Treatment-related adverse events (AE) during neoadjuvant therapy are summarized in Supplementary Table 7. The overall AE grade distribution was comparable between the nCT and nICT groups, and grade ≥3 events were not increased with nICT. Immune-related adverse events were observed only in the nICT group and were infrequent (predominantly rash; rare pneumonitis/hepatitis). These observation was in line with randomized evidence indicating acceptable tolerability of neoadjuvant PD-1 inhibitor plus chemotherapy in resectable ESCC (48).

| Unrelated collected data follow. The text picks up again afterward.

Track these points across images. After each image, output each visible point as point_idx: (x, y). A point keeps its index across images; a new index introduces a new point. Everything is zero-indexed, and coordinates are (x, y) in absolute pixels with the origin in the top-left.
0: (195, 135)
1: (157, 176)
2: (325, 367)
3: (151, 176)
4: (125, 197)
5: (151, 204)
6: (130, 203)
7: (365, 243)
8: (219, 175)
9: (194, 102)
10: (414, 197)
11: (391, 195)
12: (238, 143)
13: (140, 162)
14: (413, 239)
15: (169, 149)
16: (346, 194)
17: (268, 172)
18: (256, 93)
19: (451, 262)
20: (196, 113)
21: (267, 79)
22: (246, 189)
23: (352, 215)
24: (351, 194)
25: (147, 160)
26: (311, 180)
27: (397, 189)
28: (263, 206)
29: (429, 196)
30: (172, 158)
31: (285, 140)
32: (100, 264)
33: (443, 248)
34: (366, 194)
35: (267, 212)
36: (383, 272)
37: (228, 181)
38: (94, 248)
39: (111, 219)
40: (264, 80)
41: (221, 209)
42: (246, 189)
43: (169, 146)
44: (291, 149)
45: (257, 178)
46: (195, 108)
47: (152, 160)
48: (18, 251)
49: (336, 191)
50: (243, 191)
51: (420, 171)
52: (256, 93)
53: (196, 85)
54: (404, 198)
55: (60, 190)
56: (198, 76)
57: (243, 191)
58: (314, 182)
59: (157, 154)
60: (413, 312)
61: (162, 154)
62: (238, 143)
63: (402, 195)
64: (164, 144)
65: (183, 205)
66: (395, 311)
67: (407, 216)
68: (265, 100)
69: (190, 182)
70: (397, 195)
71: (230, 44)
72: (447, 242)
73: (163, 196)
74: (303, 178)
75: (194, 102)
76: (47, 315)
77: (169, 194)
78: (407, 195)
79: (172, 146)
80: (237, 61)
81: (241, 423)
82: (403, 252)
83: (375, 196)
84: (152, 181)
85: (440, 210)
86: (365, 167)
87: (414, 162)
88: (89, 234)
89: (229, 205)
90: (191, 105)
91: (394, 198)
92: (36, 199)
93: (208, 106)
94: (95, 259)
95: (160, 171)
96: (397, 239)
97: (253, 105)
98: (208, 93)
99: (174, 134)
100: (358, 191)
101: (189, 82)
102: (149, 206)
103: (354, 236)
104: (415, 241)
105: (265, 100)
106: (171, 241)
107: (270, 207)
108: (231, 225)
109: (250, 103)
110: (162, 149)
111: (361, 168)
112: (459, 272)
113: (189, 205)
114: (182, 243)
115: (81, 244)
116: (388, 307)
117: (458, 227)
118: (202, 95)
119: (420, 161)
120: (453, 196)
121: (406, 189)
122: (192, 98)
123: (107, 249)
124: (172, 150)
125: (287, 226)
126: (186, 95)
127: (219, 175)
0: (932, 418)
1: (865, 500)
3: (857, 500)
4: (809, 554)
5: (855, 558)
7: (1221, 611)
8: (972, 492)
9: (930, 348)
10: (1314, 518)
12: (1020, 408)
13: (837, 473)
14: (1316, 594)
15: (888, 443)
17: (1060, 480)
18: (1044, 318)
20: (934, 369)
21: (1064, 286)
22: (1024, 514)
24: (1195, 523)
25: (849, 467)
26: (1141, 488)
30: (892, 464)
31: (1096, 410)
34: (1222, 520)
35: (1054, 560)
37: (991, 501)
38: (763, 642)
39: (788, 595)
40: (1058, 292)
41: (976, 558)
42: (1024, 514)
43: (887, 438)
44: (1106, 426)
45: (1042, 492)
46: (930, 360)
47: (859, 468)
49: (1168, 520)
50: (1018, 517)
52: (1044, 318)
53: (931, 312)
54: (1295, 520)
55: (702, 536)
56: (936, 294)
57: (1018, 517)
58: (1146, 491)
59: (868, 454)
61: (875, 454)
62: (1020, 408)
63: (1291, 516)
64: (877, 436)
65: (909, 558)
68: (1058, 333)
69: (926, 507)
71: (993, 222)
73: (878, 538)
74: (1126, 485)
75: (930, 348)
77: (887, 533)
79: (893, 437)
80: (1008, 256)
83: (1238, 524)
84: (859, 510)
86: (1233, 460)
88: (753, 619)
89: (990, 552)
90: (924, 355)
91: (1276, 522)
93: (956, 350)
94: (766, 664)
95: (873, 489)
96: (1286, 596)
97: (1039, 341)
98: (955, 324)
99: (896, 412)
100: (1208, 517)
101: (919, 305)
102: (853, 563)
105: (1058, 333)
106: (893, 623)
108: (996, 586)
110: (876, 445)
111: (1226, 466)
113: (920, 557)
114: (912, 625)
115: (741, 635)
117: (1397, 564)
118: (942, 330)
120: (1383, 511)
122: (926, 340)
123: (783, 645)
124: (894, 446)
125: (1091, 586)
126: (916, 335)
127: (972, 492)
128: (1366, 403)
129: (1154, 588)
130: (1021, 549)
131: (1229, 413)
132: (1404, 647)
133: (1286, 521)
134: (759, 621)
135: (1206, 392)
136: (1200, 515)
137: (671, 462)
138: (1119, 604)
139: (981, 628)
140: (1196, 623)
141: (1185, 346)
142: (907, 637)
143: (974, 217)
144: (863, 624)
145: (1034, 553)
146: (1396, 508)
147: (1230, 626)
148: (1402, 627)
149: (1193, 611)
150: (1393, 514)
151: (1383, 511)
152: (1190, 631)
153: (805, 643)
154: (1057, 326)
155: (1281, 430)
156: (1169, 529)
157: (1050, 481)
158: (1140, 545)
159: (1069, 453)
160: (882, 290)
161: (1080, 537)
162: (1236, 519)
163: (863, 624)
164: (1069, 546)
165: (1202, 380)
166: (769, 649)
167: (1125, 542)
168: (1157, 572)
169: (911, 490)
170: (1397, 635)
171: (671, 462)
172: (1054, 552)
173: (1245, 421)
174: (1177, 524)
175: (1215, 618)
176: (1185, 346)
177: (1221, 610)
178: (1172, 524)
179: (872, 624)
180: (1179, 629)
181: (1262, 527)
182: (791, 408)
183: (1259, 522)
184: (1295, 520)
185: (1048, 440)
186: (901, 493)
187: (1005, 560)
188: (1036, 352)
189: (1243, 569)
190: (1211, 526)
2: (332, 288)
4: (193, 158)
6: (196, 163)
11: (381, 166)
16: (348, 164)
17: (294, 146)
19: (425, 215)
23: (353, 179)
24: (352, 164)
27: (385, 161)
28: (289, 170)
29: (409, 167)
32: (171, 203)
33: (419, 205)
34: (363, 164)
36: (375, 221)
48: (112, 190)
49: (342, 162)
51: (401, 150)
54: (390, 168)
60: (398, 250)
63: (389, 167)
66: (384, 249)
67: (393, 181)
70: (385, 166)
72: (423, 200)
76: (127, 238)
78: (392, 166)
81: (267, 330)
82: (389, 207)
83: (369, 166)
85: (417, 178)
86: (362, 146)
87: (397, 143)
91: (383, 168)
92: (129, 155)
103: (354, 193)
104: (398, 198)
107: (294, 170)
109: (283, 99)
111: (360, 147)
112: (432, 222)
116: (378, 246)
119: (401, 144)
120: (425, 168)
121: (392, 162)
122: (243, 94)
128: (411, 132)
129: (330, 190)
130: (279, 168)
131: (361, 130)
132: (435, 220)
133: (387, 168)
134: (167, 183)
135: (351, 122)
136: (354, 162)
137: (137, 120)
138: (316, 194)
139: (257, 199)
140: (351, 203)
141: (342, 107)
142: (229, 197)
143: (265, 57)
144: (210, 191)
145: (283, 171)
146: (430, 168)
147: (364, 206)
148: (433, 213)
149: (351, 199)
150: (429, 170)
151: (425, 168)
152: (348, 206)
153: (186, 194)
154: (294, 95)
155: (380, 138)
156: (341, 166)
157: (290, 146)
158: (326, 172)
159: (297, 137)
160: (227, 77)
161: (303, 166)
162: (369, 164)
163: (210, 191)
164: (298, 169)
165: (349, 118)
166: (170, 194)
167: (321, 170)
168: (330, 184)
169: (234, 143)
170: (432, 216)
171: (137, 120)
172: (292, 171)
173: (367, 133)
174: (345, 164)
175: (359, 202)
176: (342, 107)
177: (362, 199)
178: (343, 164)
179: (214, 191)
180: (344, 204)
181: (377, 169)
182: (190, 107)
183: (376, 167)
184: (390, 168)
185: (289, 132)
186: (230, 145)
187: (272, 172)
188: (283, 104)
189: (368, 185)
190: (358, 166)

Several additional limitations should be mentioned (1): As a single-center retrospective cohort study, selection bias and information bias were inevitable (2); Different specific drugs within the neoadjuvant categories, despite sharing similar mechanisms, might have potential inter-drug differences affecting the outcomes (3); The extent of lymphadenectomy was not uniform and likely influenced station-specific metastasis rates (4); Imaging modalities like CT had inherent false positive and negative in assessing lymph node metastasis, potentially affecting accuracy in recurrence evaluation (5); Unclear anatomical positioning during surgery leading to inaccurate lymph node station assignment and no lymph nodes were found by pathological examination after lymphadenectomy at a certain station (6); Poor compliance with postoperative follow-up in some patients resulted in untimely diagnosis and assessment.
In conclusion, compared to nCT alone, nICT provided evidence-based support for the individualized comprehensive treatment of locally advanced TESCC by enhancing the depth of pathological response, optimizing the control of lymph node metastasis, and reducing the risk of postoperative recurrence/metastasis.